Not that the boys were bad or misbehaved, but they were distracting me and not standing as still as a statue without saying a word. I don't know, maybe I have too high of expectations. But I am trying to teach them how to act in public and talking loud and hugging alot is not what I have been teaching. Then Gavin decides to morph into a Rescue Hero and uses the blank wall we are next to as his 'command post' and starts pressing all sorts of imaginary buttons. Of course Bennett follows suit - little Mr. "Me Too". After receiving 'the glare' from me, they both resume their positions on opposite sides of the cart.
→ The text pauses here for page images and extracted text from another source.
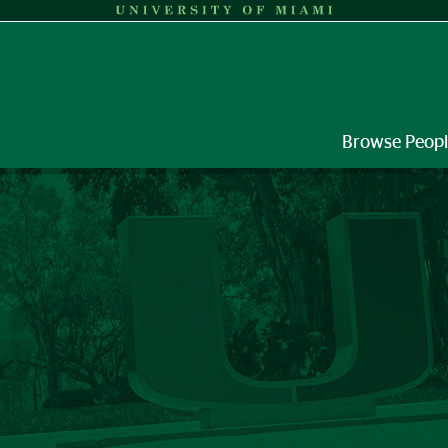
Browse Peop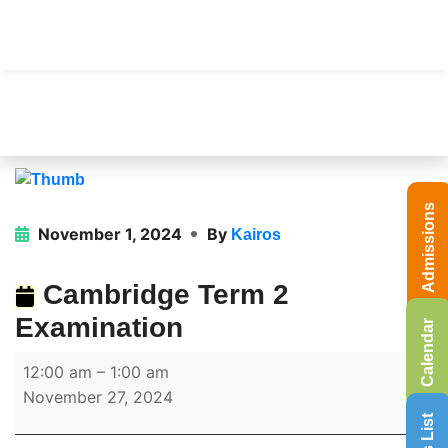
Admissions
November 1, 2024
By
Kairos
Cambridge Term 2
Examination
Calendar
12:00 am
–
1:00 am
November 27, 2024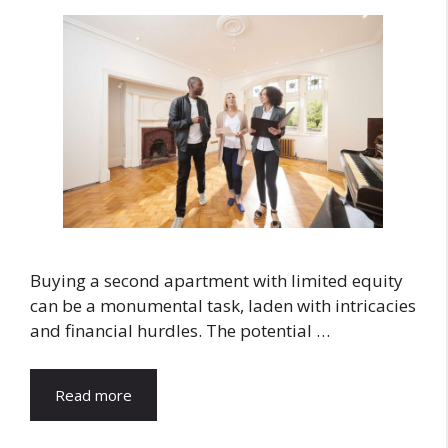
Buying a second apartment with limited equity
can be a monumental task, laden with intricacies
and financial hurdles. The potential …
Read more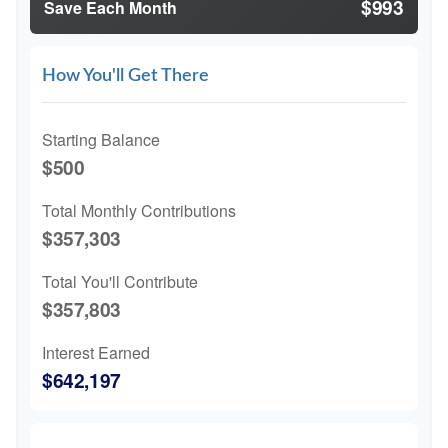
$993
Save Each Month
How You'll Get There
Starting Balance
$500
Total Monthly Contributions
$357,303
Total You'll Contribute
$357,803
Interest Earned
$642,197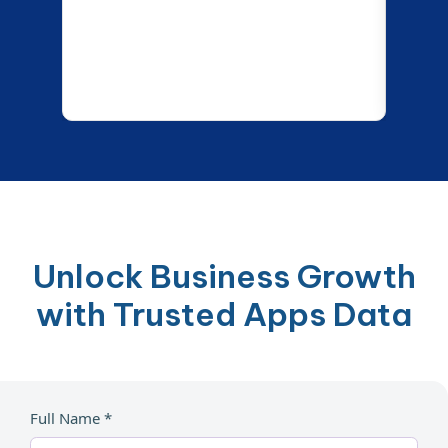
Unlock Business Growth
with Trusted Apps Data
Full Name *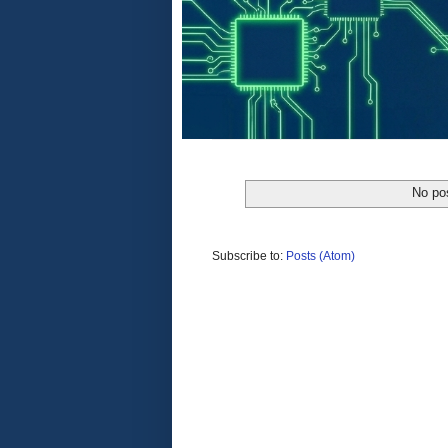
No po
Subscribe to:
Posts (Atom)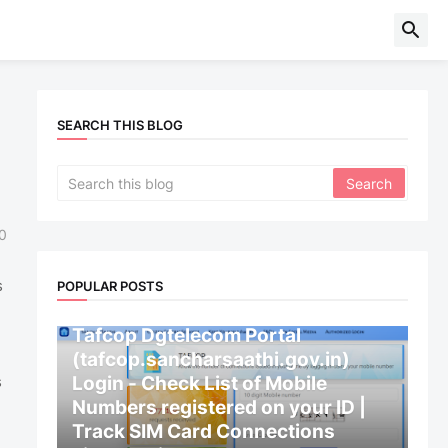
SEARCH THIS BLOG
0
s
POPULAR POSTS
CENTRAL GOVERNMENT
Tafcop Dgtelecom Portal
(tafcop.sancharsaathi.gov.in)
Login - Check List of Mobile
s
Numbers registered on your ID |
Track SIM Card Connections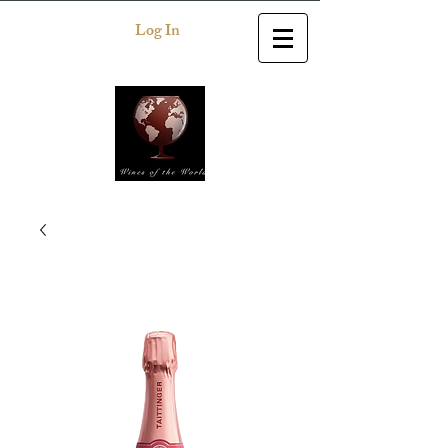
Log In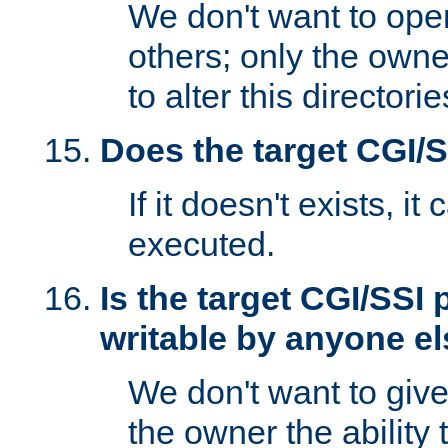
We don't want to open
others; only the own
to alter this directori
Does the target CGI/
If it doesn't exists, it
executed.
Is the target CGI/SSI
writable by anyone e
We don't want to giv
the owner the ability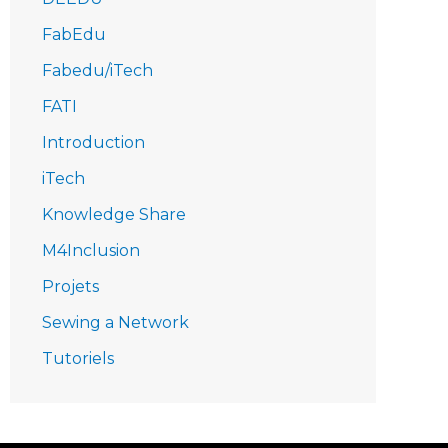
FabEdu
Fabedu/iTech
FATI
Introduction
iTech
Knowledge Share
M4Inclusion
Projets
Sewing a Network
Tutoriels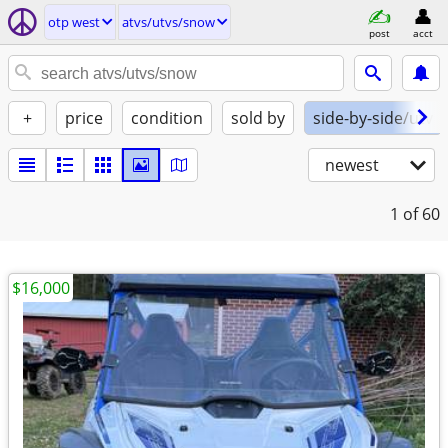
otp west
atvs/utvs/snow
post
acct
+
price
condition
sold by
side-by-side/utv
newest
1
of 60
$16,000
Next comes trying to get out of our narrow expanse, go around a corner, thru another set of doors (I can't remember which of my helpers opened this one) and into another area to drop our mail off in the mail slot. We had like 10 envelopes to put in the slot and of course they had to be divided up evenly between both boys. This took about 3 minutes. Not long in the scheme of things but too long to just drop letters thru a slot. Another line starts forming behind us. Thankfully, it has come time to go and we are headed towards the exit.
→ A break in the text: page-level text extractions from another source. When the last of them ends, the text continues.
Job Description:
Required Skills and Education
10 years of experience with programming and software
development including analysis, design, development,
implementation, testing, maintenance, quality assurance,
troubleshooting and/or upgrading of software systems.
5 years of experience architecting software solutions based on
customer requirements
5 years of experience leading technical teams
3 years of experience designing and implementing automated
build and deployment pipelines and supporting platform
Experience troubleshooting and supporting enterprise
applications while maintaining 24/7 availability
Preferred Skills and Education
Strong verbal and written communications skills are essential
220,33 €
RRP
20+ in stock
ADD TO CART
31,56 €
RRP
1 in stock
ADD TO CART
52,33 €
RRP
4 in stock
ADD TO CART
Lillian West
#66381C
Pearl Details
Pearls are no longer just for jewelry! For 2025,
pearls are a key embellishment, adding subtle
Bennett insists on opening the door for me but I can see other people trying to enter and are already opening the door. This frustrates Bennett who decides to fall on the ground. Nice. Gavin is still holding his side of the cart, so no one can squeeze past me on his side. Now I have two people holding open two doors. It is wide enough for all of us to fit thru in our usual format. One of the people holding open the door is some kind of Agent. He's got a gun on his belt and dark Raybans on. He looks like he's on 'official business'. That makes me panic and I start grabbing Bennett by the arm to pull him up. Then I run over his foot with the cart again. I'm afraid the FBI agent is going to 'take me in' for slowing down the federal mail or something. As we finally make our way through the doors I thank the men for holding the door open for my circus and hear laughter. I don't know if they were laughing at me or with me (hmmm, but I wasn't laughing, so it must have been at me). At least we're out and headed toward the safety of the van. Another adventure behind us.